L’ultima vittima di questo male di stagione, che si chiama «Overtourism», ci concerne da vicino. Dopo Venezia, Barcellona, Amsterdam, è la volta di Lucerna, la prima città svizzera a denunciare, ufficialmente, i disagi provocati dai visitatori, diventati troppi. Secondo le statistiche, 9,4 milioni all’anno, numero ragguardevole che, tuttavia, non dovrebbe imbarazzare una delle più attrezzate località elvetiche, considerata addirittura l’antesignana del turismo di lago e anche di montagna, grazie al Rigi-Kulm, che attirò ospiti illustri e persino inventati: nel 1885 il Tartarin sur les Alpes di Daudet.
Si sta parlando di una lunga tradizione di alto profilo che, alle bellezze del paesaggio, ha saputo abbinare il valore aggiunto di una cultura ad ampio raggio: le mostre d’avanguardia, favorite dalla presenza di Hans Erni, il Museo dei trasporti, e soprattutto la musica. Nel 1938, Arturo Toscanini, in esilio dall’Italia fascista, inaugurò un festival di richiamo mondiale. Il prossimo 17 agosto, la stagione si riapre con Riccardo Chailly, nell’impareggiabile sede, firmata da Jean Nouvel.
Ed è, verosimilmente, questo passato di prestigio, culturale e mondano, ad accentuare il contrasto con il turismo attuale, ormai contagiato dal mordi e fuggi. Lucerna si trova alle prese con i visitatori di giornata, che arrivano in gruppi, scaricati da torpedoni per poi, tutti insieme, seguire itinerari prestabiliti, che sfociano nel piccolo centro storico, creando ressa e disordine: inconvenienti deplorati dai residenti. Le proteste di questi lucernesi, spaesati nella loro quotidianità, non sono rimaste lettera morta: hanno animato un movimento d’opinione che si è fatto sentire sul piano politico, al di là delle divergenze partitiche. Si delinea una vera e propria emergenza che allarma tutti, indistintamente. Secondo gli addetti ai lavori, gli ospiti di giornata, adesso 1,4 milioni, in gran parte cinesi, giapponesi, indiani, russi, si moltiplicheranno a vista d’occhio, nei prossimi anni. Sarà un’invasione pacifica, inarrestabile e non del tutto innocua.

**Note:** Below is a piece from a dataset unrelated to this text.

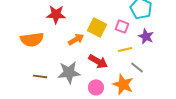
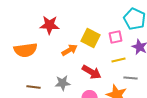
pink square: (122, 26) -> (116, 37), turned -32
gray line: (137, 67) -> (131, 78), turned -32
gray star: (69, 72) -> (63, 83), size x0.7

A questo punto, anche a Lucerna, si torna a proporre un rimedio, risaputo e in pari tempo inapplicabile: puntare sul turismo di qualità e limitare quello di massa. Si tratta di una scelta che, in queste giornate di grande esodo, sembra scontata. Abbiamo sotto gli occhi le code in autostrada, le spiagge strapiene, per non parlare dei beceri che si tuffano nelle fontane di Roma o urinano nei canali di Venezia, o lasciano lattine e plastiche anche nei nostri parchi. Sono immagini che rispecchiano proprio l’uso distorto e gli eccessi di una libertà che, comunque, ci spetta di diritto. Appartiene alle conquiste di un’epoca che permette di muoverci, a nostro rischio e pericolo, mettendoci alla prova come viaggiatori e vacanzieri. È un esame che non tutti riescono a superare. Con ciò, non va precluso a nessuno. Anche in nome del turismo di qualità che, intanto, sta conquistando terreno, a suo modo, marginalmente, alla stregua di un hobby per spiriti intraprendenti. Sia chiaro, non è una questione di tipo finanziario, uno sfizio da ricconi. Piuttosto, un modo per distinguersi, appunto dalla massa, scegliendo itinerari insoliti.
«Deserto cercasi», s’intitolava, su «Vanity Fair», un commento dedicato al fenomeno delle vacanze «Senza nessuno attorno», in cui si elencavano luoghi ancora poco frequentati: la Moldavia, le isole Salomone, gli atolli di Kiribati e Tuvalu. Senza contare, ovviamente, mete sconsigliabili per motivi di sicurezza, dalla Somalia alla Repubblica Centrafricana, al Medio Oriente. In fin dei conti, la folla è un indizio di successo di luoghi gradevoli e accoglienti. Esposti, addirittura, al rischio dell’«Overtourism»: fenomeno che, stando agli ultimi dati statistici, ha risparmiato proprio il Ticino, in controtendenza rispetto alle città e alle montagne d’oltre Gottardo. Non è stata, però, una sorpresa. Anzi, conferma il pessimismo dei nostri albergatori e ristoratori che, già a Pasqua (una Pasqua bassa e tanta neve nelle località sportive), avevano presagito il malandazzo. Che, tuttavia, potrebbe avere risvolti positivi: turisti, meno numerosi, ma di qualità. Che cosa, poi, si debba intendere per qualità rimane una questione aperta.